At less than 1%, agriculture today holds an insignificant share of the country’s GDP and just a little over 2% of the workforce is employed in the agricultural sector. Still, coffee and plantains, among other agricultural products, remain an important source of income in Puerto Rico and the sector experienced a renaissance with modest growth in recent years.
Hurricane Maria, which hit the island in September 2017, has unfortunately affected about 80% of the crops and flattened or stripped most trees. It might take the agriculture sector a while to recover from this natural disaster and the island will have to rely on food imports even more than usual.
Although Puerto Rico is classified as a high-income economy, the territory’s median household income has been in decline for close to a decade. Its GDP per capita of some 37,700 USD in 2016 still compares favorably to that of other Caribbean nations, at least.
Nevertheless, working in Puerto Rico entails a lot of challenges, both for expats and for locals. As an expat, you’ll have to get past the strict US immigration laws. For more information on visas and work permits, please refer to our guide on moving to the USA.
On top of that, most of the incentives for foreign companies and employees working in Puerto Rico have been revoked. Tax exemptions for US companies under section 936 have contributed significantly to the economic development of the island. When these tax exemptions finally ended in 2006, the commonwealth experienced the beginning of a serious recession, as foreign companies started to leave Puerto Rico, looking for more favorable destinations.
Attempts to attract investors with income tax breaks for specific industries have not had the desired effects and Puerto Rico experienced quite a loss in tax revenue. The island had to borrow heavily from the mainland to make up for this, leaving Puerto Rico about 70 billion USD in debt. The current economic situation and the high unemployment rate of 12%, together with the devastating effects of the 2017 hurricane, are bound to also significantly reduce opportunities for expats.

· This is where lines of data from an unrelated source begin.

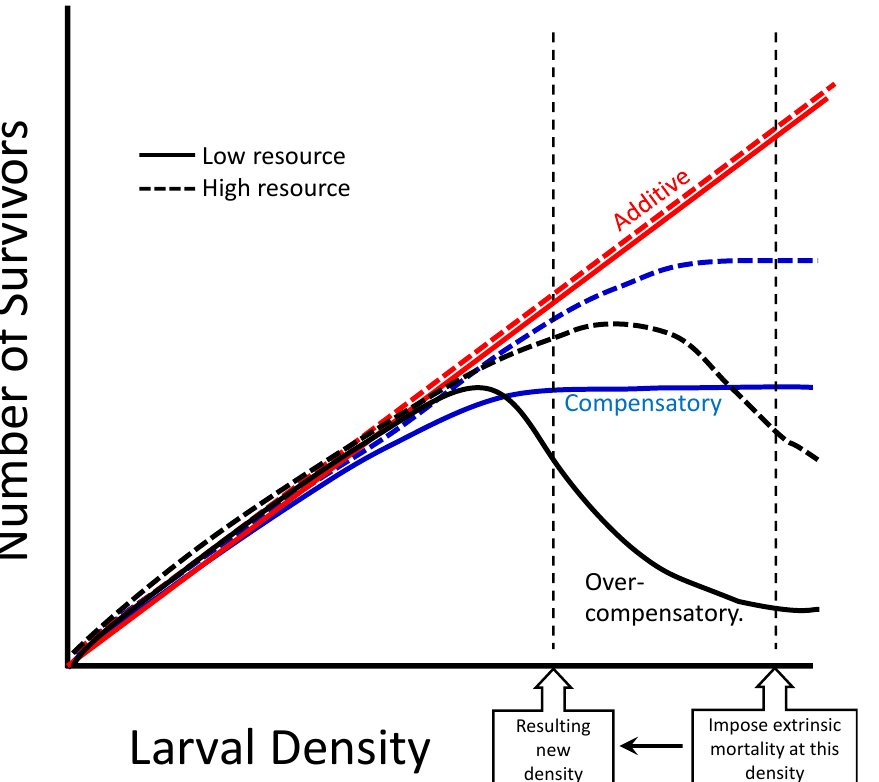
Figure 7. Postulated effects of resource levels on three relationships between initial larval density and number of survivors. Dotted and solid curves of the same color represent the postulated relationships in a relatively higher vs. lower resource environment, respectively. Additive (red): greater resource levels will not alter the result that imposing mortality would produce fewer survivors compared to not imposing mortality. Compensatory (blue): greater resource levels result in a greater asymptotic number of survivors, and could move the range of densities at which compensation occurs to greater values on the horizontal axis. Overcompensatory (black): greater resource levels result in a greater peak number of survivors and moves the density yielding that number to greater values on the horizontal axis. Imposing mortality in a higher resource environment may then produce a lesser magnitude of overcompensation relative to that produced in a low resource environment.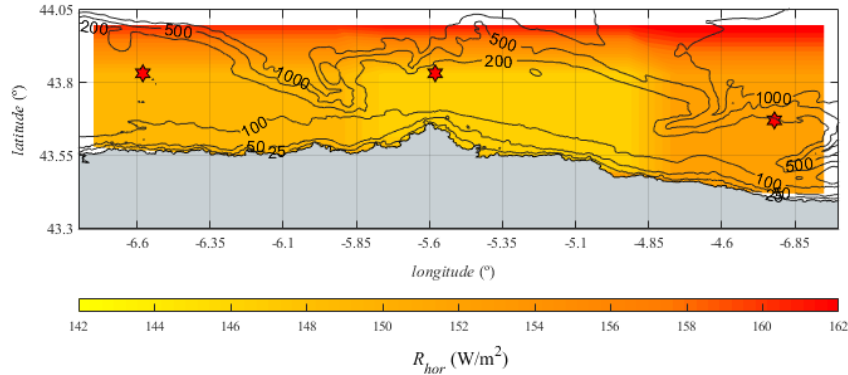
Figure 8. Average irradiance on a horizontal surface ( R hor ) off Asturias. The three study sites (West, Centre and East) are marked with red stars. (Water depths in m).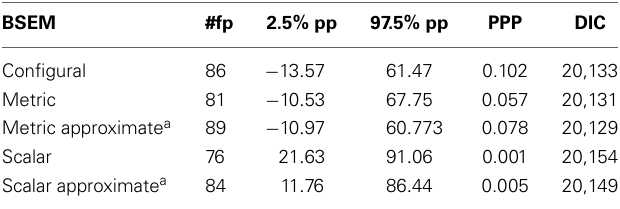
Table 4 | The measurement invariance analyses using Bayesian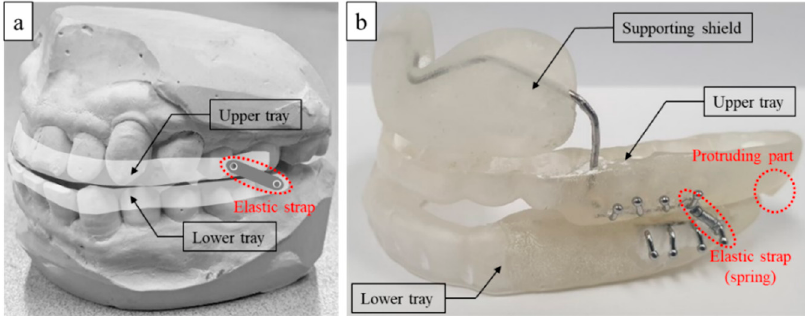
Figure 1. Mandibular advanced device (MAD): ( a ) conventional type and ( b ) prototype of the proposed MAD.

Another challenge faced by consumers as well as businesses is economic discrimination. Many US companies do not offer the same services and products to people in Puerto Rico as to the US mainland. This is mostly due to the Jones Act which requires ships carrying cargo between US ports to be manufactured in the United States, and for the ships to be owned and largely staffed with US citizens. This monopoly is heavily defended by the US shipping industry and causes goods in Puerto Rico (as well as other US territories and states like Hawaii and Alaska) to be significantly more expensive due to the higher freight rates. That is why ordering supplies from a company on the mainland is often simply not an option for a small business in Puerto Rico. This limited access to products or discounts can be a serious obstacle to doing business and working in Puerto Rico.